The effects of the Rho‐kinase inhibitor Y‐27632 on arachidonic acid‐, GTPγS‐, and phorbol ester‐induced Ca2+‐sensitization of smooth muscle

Abstract

The effects of the Rho-kinase inhibitor, Y-27632 [1] on Ca²⁺-sensitization of force induced by arachidonic acid (AA), phorbol 12,13-dibutyrate (PDBu), GTPγS, and by the stable thromboxane analog, 9,11-dideoxy-9α,11α-methanoepoxy-PGF_2α (U-46619), were determined in α-toxin-permeabilized smooth muscles. Y-27632 relaxed (up to 99%) Ca²⁺-sensitization by GTPγS (10 μM) and U-46619 (1 μM), but not by PDBu (20 μM), and reduced GTPγS-induced myosin light chain (MLC₂₀) phosphorylation from 28% to 17% (P=0.002). GTPγS-induced force sensitization was inhibited by Y-27632 more potently when the inhibitor was added during the plateau of force than prior to stimulation.
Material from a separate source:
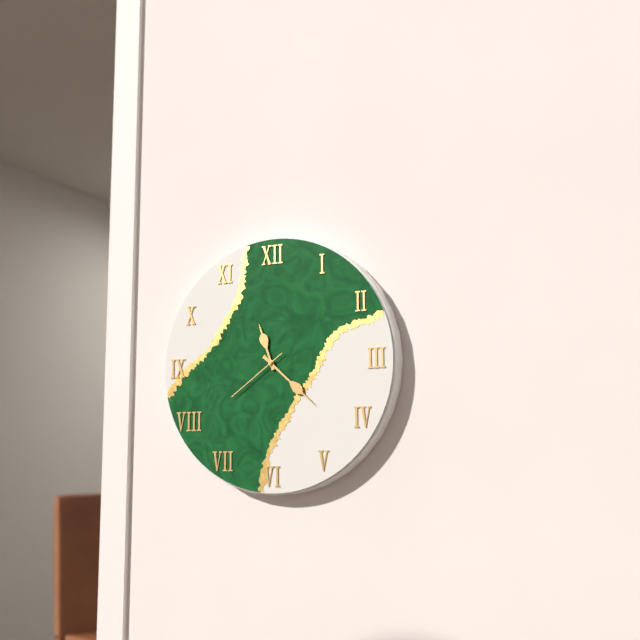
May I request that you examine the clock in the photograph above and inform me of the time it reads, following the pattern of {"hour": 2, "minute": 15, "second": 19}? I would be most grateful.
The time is {"hour": 11, "minute": 22, "second": 39}
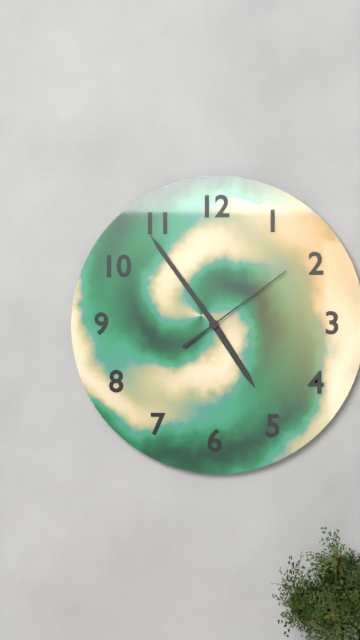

In α-toxin-permeabilized smooth muscle, Y-27632 inhibited AA (50 μM)-induced Ca²⁺-sensitization of force (by 66±1.3%) and reduced MLC₂₀ phosphorylation. In contrast, Y-27632 did not relax force Ca²⁺-sensitized by AA in smooth muscle permeabilized with Triton X-100. We conclude that (i) AA induces Ca²⁺-sensitization through dual mechanisms, one mediated by Rho-kinase (or a related kinase), and (ii) Rho-kinase is not required for phorbol ester-induced Ca²⁺-sensitization.